Take the line that contains "Pokémon Black & White" as the first and the last line of the material as the final one; set down exactly the lines in that span.

===== Supplied material =====

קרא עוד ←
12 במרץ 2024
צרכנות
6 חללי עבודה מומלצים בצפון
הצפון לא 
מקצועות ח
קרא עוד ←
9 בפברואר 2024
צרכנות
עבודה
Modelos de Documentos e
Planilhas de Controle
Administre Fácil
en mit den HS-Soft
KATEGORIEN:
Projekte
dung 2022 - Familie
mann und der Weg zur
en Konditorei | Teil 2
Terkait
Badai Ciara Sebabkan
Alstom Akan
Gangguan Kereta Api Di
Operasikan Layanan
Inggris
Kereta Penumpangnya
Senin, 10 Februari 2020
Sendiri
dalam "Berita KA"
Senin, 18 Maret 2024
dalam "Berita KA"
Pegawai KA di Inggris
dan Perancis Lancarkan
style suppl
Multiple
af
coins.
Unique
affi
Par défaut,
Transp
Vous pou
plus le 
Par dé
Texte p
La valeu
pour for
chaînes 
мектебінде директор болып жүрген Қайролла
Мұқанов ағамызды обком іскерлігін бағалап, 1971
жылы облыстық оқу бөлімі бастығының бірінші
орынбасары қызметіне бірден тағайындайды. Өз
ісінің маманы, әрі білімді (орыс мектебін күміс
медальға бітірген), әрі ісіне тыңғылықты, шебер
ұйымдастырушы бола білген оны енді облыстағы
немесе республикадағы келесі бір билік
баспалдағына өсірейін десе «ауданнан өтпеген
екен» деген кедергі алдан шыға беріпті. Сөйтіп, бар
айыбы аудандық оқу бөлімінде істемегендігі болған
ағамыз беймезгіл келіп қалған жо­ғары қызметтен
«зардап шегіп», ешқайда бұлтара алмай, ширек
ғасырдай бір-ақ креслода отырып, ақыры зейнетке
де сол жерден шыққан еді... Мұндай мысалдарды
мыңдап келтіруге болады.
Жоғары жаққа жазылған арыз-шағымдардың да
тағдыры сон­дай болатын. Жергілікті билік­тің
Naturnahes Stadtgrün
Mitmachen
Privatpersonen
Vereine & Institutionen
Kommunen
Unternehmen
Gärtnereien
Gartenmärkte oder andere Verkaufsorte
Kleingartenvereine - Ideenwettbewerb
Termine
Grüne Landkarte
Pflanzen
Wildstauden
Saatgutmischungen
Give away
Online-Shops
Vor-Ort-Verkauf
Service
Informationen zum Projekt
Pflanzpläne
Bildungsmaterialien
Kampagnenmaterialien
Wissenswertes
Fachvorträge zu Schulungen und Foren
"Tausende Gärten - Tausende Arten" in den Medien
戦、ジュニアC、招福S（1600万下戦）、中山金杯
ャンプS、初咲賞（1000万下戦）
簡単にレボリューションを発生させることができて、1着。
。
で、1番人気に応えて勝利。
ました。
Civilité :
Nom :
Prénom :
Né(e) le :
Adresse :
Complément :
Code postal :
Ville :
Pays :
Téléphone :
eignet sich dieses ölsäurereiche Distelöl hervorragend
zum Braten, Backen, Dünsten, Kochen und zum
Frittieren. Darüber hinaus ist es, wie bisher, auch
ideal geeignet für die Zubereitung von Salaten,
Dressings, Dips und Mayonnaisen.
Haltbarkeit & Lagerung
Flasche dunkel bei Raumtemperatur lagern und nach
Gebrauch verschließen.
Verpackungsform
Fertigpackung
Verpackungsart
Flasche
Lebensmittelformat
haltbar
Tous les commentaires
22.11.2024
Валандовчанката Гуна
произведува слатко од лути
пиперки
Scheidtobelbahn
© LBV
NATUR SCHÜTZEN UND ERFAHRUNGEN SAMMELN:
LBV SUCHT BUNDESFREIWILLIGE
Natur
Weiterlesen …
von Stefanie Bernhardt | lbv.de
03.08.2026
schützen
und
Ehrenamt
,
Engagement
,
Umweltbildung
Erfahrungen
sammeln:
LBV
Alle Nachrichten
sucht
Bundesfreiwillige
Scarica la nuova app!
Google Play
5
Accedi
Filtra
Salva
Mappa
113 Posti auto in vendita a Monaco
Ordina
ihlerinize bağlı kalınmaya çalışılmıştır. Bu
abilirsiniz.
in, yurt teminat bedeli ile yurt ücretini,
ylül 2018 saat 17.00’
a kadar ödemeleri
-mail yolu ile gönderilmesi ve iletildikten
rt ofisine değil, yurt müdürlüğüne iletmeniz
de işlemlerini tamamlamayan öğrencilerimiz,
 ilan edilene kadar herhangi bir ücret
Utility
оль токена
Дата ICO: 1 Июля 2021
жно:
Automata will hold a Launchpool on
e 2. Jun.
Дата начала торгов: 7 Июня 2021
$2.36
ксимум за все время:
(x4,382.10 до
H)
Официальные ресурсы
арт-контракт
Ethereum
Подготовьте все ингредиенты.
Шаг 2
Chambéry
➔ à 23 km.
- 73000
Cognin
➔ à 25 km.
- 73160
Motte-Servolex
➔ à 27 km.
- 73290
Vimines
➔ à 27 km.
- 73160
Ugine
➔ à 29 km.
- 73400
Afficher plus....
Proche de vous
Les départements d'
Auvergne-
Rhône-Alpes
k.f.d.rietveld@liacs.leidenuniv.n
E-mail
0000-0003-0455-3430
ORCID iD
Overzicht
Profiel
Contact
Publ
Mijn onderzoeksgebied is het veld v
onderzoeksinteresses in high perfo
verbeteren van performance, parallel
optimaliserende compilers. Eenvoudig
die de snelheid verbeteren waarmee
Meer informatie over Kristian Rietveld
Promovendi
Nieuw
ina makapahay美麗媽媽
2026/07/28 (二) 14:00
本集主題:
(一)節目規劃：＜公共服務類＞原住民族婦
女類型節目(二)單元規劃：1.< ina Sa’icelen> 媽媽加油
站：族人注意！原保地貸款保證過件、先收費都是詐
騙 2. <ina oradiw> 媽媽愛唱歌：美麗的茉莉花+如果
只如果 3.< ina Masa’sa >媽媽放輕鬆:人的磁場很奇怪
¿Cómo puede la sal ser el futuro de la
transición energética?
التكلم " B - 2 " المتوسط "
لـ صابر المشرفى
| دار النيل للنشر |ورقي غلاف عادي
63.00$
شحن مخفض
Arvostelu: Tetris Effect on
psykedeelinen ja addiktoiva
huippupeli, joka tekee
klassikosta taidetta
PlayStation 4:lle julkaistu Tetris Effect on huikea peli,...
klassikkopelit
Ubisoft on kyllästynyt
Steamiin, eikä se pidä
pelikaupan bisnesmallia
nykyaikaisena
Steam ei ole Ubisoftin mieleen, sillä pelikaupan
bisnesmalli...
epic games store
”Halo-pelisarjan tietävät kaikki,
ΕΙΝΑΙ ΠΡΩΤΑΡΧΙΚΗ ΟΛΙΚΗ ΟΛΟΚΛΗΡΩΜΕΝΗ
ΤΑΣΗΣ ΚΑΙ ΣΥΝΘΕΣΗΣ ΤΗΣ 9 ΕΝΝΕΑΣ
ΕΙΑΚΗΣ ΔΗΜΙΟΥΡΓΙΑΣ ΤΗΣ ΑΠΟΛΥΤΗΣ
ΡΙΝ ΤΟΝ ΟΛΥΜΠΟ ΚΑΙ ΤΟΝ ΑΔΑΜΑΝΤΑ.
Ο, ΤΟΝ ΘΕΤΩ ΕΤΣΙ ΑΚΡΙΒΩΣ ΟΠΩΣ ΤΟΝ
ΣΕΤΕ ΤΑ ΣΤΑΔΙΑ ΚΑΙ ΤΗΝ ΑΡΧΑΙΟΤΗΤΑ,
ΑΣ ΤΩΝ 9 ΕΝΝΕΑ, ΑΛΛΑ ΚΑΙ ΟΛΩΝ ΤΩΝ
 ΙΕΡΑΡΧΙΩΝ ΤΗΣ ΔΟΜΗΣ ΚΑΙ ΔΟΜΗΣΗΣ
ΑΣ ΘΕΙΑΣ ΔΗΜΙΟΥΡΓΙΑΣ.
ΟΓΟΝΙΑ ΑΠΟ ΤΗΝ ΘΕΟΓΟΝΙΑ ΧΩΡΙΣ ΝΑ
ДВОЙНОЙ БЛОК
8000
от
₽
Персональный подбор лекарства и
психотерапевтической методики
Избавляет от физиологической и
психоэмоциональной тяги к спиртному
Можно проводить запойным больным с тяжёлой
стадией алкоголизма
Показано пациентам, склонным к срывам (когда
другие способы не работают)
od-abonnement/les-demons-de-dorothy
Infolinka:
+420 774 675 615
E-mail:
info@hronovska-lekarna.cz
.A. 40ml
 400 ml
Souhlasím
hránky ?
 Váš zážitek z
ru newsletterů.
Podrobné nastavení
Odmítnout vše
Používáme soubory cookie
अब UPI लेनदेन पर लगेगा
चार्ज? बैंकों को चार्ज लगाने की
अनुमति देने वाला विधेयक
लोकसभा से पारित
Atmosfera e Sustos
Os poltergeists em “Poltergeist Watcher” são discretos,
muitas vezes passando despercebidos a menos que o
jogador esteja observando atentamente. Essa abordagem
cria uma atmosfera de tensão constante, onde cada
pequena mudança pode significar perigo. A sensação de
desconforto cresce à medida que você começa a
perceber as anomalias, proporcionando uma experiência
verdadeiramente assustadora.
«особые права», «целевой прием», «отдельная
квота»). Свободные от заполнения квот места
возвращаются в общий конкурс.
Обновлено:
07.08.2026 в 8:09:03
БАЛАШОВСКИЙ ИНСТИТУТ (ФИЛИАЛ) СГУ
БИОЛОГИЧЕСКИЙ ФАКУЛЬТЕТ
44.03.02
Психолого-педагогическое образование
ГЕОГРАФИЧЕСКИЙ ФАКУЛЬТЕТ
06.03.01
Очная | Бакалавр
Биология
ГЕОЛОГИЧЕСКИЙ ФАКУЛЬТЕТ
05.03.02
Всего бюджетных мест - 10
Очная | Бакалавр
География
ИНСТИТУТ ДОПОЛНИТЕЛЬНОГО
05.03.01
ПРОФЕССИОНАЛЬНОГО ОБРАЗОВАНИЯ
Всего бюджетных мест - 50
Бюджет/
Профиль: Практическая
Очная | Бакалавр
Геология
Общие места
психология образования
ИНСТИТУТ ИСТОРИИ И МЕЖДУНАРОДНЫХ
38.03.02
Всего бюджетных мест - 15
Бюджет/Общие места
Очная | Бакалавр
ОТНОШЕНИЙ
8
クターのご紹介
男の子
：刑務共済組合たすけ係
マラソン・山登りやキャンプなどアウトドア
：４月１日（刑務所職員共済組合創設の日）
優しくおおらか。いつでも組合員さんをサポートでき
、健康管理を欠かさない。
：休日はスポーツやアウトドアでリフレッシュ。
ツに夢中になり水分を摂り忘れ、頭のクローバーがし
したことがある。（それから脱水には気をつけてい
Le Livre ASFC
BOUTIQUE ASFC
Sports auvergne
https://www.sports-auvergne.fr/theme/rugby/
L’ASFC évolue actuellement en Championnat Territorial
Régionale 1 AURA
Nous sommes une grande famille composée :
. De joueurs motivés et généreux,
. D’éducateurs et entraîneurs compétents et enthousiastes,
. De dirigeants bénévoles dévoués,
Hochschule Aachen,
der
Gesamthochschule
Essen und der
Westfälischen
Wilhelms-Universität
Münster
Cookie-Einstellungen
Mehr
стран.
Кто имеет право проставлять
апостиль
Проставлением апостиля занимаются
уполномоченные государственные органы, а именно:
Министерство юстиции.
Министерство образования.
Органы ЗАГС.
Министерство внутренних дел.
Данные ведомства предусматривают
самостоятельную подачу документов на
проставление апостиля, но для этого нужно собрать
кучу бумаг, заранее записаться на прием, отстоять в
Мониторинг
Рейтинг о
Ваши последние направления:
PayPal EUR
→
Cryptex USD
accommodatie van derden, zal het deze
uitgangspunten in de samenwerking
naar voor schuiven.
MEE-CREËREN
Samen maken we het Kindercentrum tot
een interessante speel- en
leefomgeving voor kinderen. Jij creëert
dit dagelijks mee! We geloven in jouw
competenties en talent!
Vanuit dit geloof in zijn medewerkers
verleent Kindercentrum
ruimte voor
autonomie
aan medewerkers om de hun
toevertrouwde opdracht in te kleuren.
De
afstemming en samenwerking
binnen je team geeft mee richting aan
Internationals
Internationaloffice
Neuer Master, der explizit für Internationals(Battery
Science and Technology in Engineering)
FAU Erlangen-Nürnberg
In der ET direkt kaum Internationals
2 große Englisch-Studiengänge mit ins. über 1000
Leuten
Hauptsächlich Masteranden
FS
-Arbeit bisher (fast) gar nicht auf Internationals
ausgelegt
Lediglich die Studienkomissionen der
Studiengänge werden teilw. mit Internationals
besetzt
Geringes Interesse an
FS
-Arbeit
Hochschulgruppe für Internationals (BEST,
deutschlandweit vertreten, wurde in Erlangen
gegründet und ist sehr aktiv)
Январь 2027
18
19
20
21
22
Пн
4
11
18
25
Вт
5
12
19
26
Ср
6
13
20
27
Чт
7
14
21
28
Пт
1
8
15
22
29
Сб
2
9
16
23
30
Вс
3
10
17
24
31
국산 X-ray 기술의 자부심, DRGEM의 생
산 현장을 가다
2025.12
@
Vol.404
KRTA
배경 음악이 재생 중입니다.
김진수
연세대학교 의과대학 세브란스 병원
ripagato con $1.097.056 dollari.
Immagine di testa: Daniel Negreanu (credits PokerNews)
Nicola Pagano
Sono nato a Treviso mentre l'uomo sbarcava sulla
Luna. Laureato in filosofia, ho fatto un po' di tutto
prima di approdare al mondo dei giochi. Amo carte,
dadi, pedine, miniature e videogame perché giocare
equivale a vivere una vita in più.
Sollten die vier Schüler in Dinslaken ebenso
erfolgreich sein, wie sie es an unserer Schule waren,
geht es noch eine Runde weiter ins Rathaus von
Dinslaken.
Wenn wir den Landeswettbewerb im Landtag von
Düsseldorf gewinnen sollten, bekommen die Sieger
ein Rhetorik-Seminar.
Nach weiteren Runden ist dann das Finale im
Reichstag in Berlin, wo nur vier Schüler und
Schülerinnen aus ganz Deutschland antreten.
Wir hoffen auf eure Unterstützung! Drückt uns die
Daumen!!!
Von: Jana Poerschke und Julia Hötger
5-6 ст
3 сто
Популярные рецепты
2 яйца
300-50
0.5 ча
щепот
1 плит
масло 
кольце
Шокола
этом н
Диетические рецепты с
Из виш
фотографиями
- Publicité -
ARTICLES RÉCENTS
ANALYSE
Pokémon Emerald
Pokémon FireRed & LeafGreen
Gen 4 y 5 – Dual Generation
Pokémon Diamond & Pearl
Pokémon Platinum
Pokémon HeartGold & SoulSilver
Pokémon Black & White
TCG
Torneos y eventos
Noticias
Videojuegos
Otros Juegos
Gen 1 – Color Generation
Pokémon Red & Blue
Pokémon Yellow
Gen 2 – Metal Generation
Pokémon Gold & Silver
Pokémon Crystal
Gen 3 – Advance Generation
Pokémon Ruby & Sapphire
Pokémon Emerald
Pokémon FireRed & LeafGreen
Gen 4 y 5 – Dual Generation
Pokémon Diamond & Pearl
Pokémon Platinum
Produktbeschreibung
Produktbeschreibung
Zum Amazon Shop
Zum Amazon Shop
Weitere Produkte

=====

▶ Your response
Pokémon Black & White
TCG
Torneos y eventos
Noticias
Videojuegos
Otros Juegos
Gen 1 – Color Generation
Pokémon Red & Blue
Pokémon Yellow
Gen 2 – Metal Generation
Pokémon Gold & Silver
Pokémon Crystal
Gen 3 – Advance Generation
Pokémon Ruby & Sapphire
Pokémon Emerald
Pokémon FireRed & LeafGreen
Gen 4 y 5 – Dual Generation
Pokémon Diamond & Pearl
Pokémon Platinum
Produktbeschreibung
Produktbeschreibung
Zum Amazon Shop
Zum Amazon Shop
Weitere Produkte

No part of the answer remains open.